___ Data for this task
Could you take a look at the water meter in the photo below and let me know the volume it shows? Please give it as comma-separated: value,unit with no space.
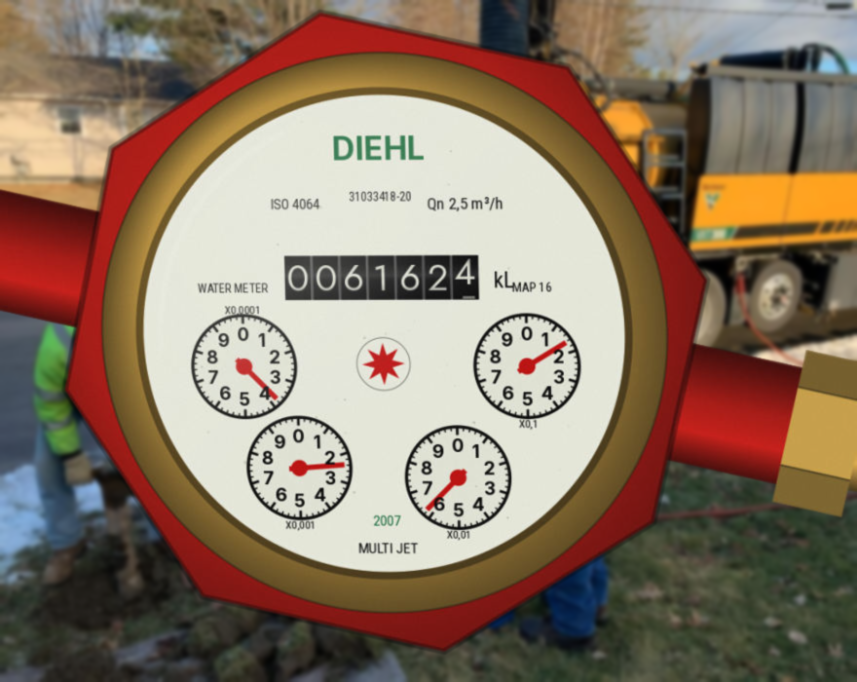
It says 61624.1623,kL
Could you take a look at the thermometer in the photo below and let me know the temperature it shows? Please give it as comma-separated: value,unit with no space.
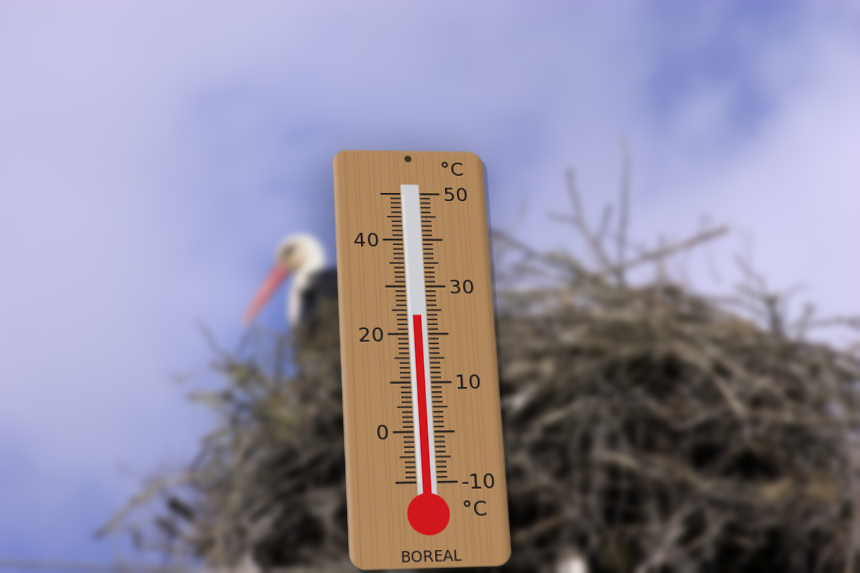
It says 24,°C
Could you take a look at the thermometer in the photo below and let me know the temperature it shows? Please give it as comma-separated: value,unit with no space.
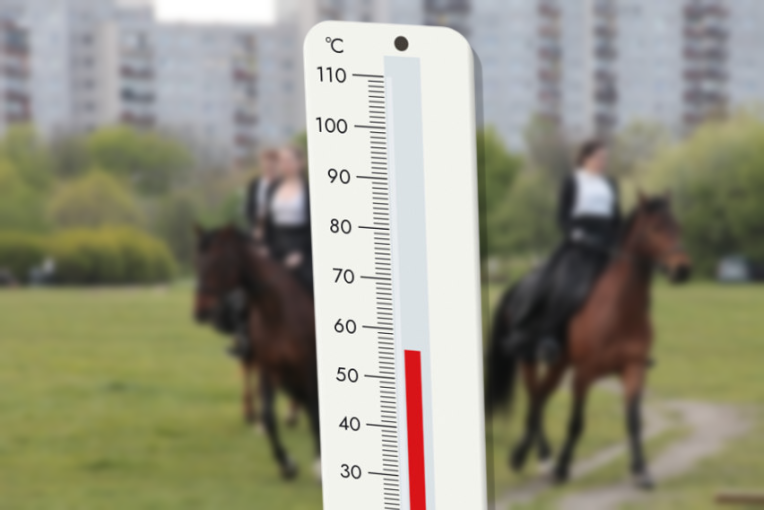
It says 56,°C
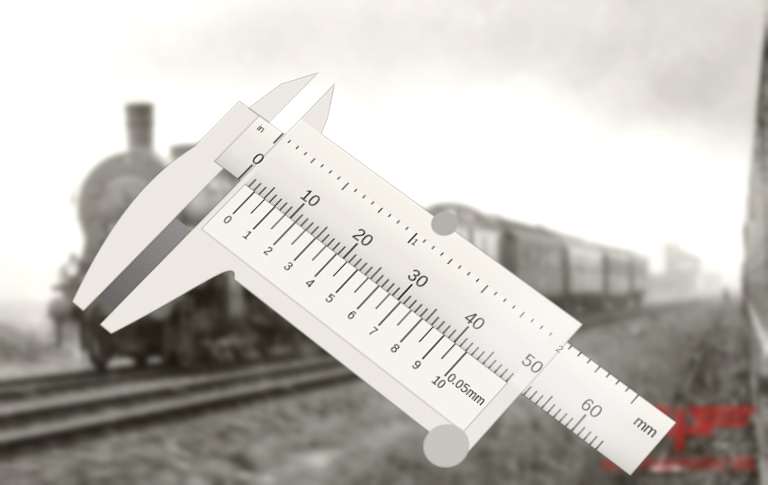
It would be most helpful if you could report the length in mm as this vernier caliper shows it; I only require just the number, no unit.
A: 3.2
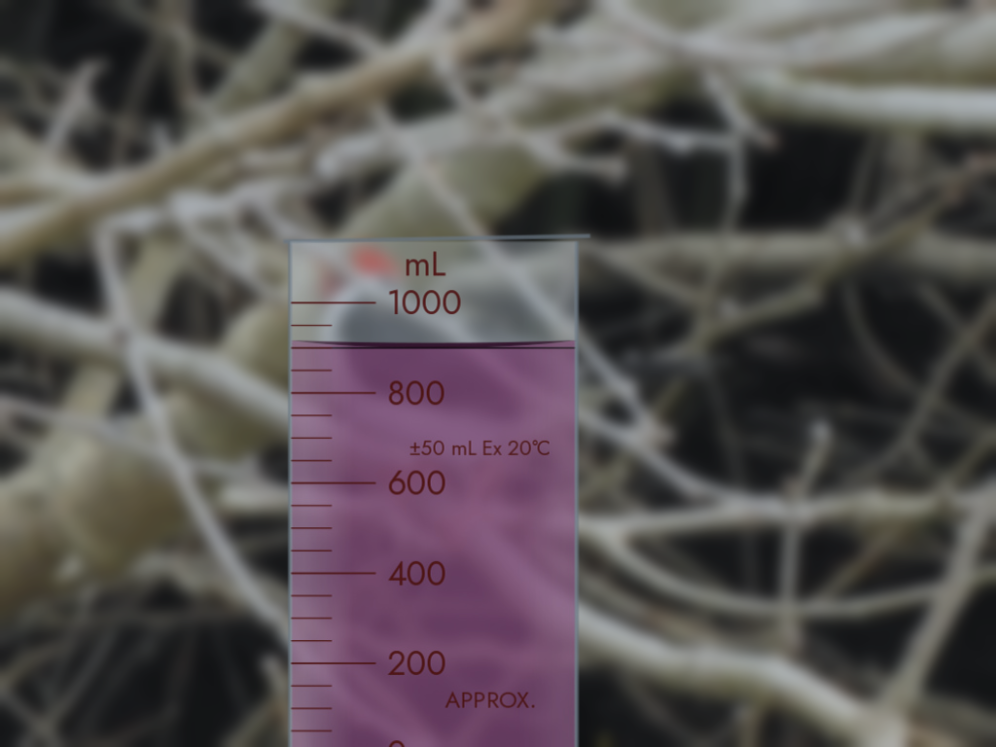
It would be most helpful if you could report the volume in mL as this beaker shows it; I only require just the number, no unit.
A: 900
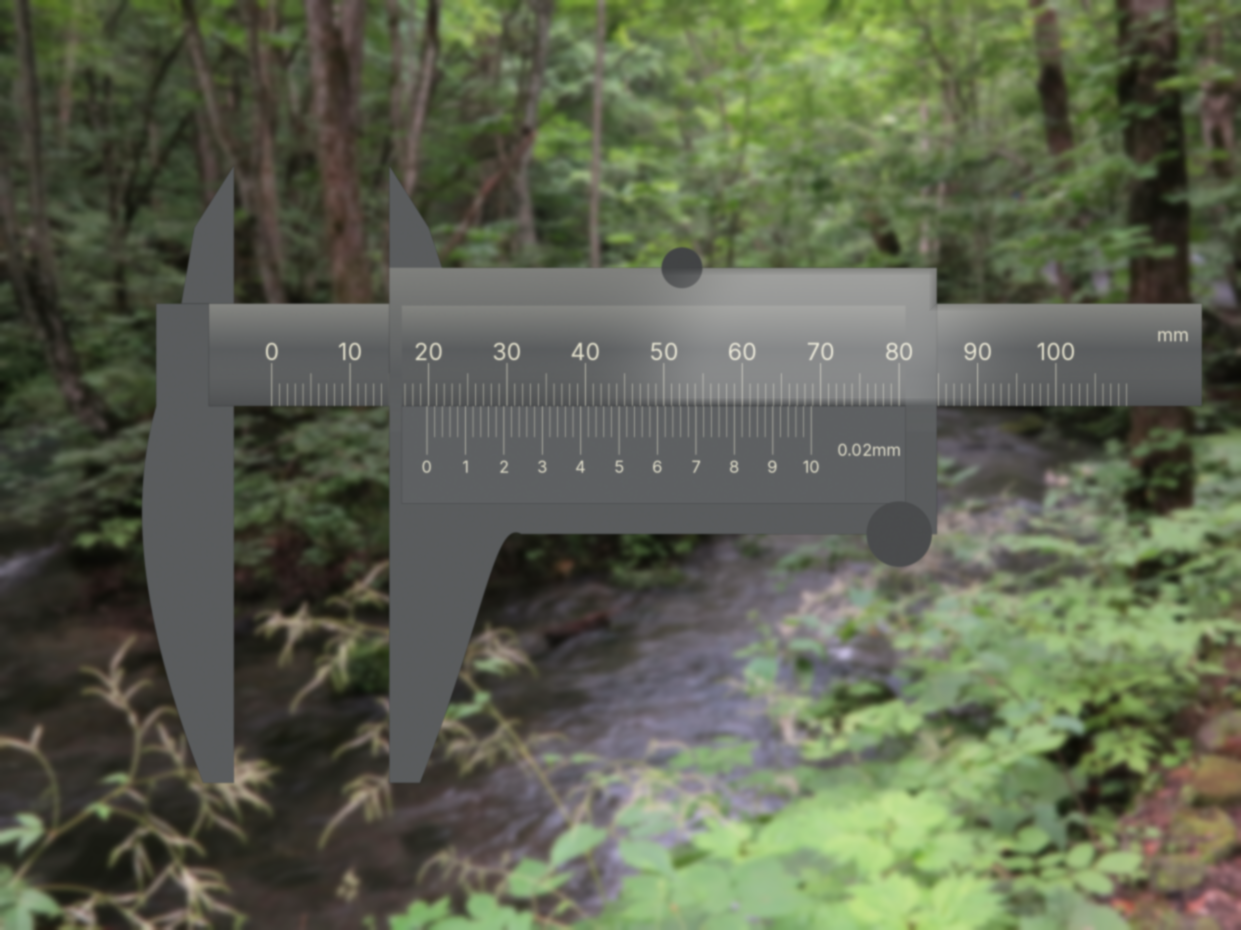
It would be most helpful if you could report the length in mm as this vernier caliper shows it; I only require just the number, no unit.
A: 19.8
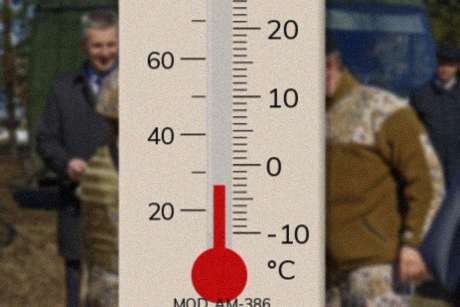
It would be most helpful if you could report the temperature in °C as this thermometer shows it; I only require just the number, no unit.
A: -3
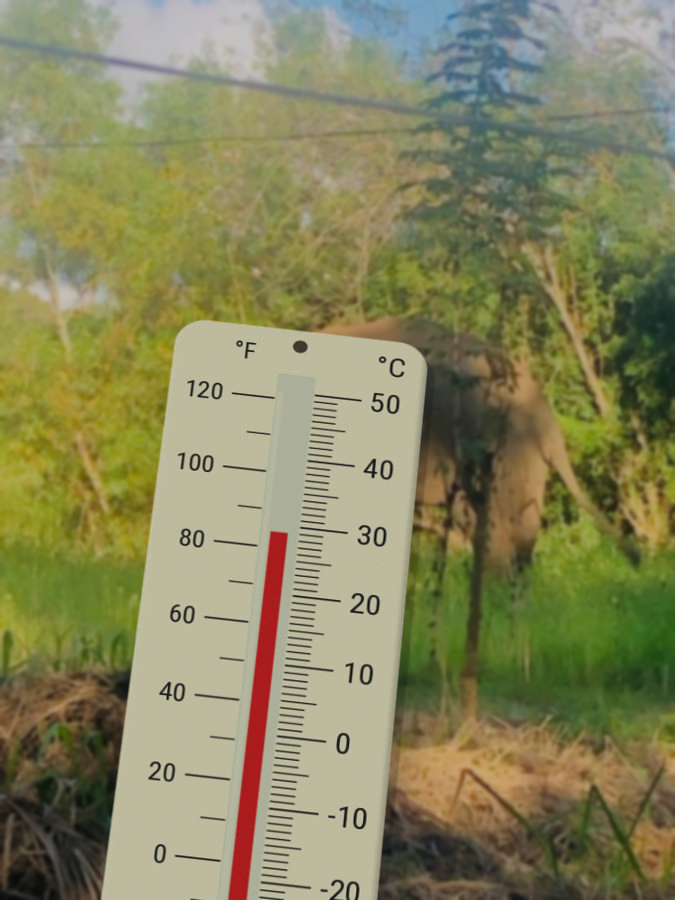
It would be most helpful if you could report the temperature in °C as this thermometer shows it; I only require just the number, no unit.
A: 29
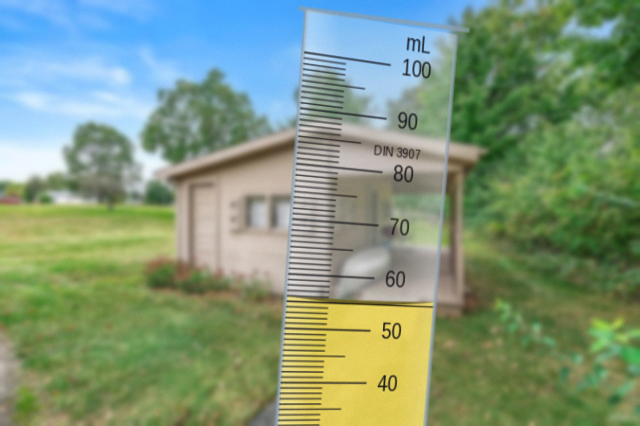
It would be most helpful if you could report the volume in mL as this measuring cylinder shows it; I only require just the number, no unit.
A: 55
______
#### [Work instructions]
Return every row above verbatim, leaving out the picture placeholders.

#### [Written answer]
Could you take a look at the water meter in the photo below and let me know the volume it shows? Please give it as comma-separated: value,unit with no space.
It says 61624.1623,kL
Could you take a look at the thermometer in the photo below and let me know the temperature it shows? Please give it as comma-separated: value,unit with no space.
It says 24,°C
Could you take a look at the thermometer in the photo below and let me know the temperature it shows? Please give it as comma-separated: value,unit with no space.
It says 56,°C
It would be most helpful if you could report the length in mm as this vernier caliper shows it; I only require just the number, no unit.
A: 3.2
It would be most helpful if you could report the volume in mL as this beaker shows it; I only require just the number, no unit.
A: 900
It would be most helpful if you could report the length in mm as this vernier caliper shows it; I only require just the number, no unit.
A: 19.8
It would be most helpful if you could report the temperature in °C as this thermometer shows it; I only require just the number, no unit.
A: -3
It would be most helpful if you could report the temperature in °C as this thermometer shows it; I only require just the number, no unit.
A: 29
It would be most helpful if you could report the volume in mL as this measuring cylinder shows it; I only require just the number, no unit.
A: 55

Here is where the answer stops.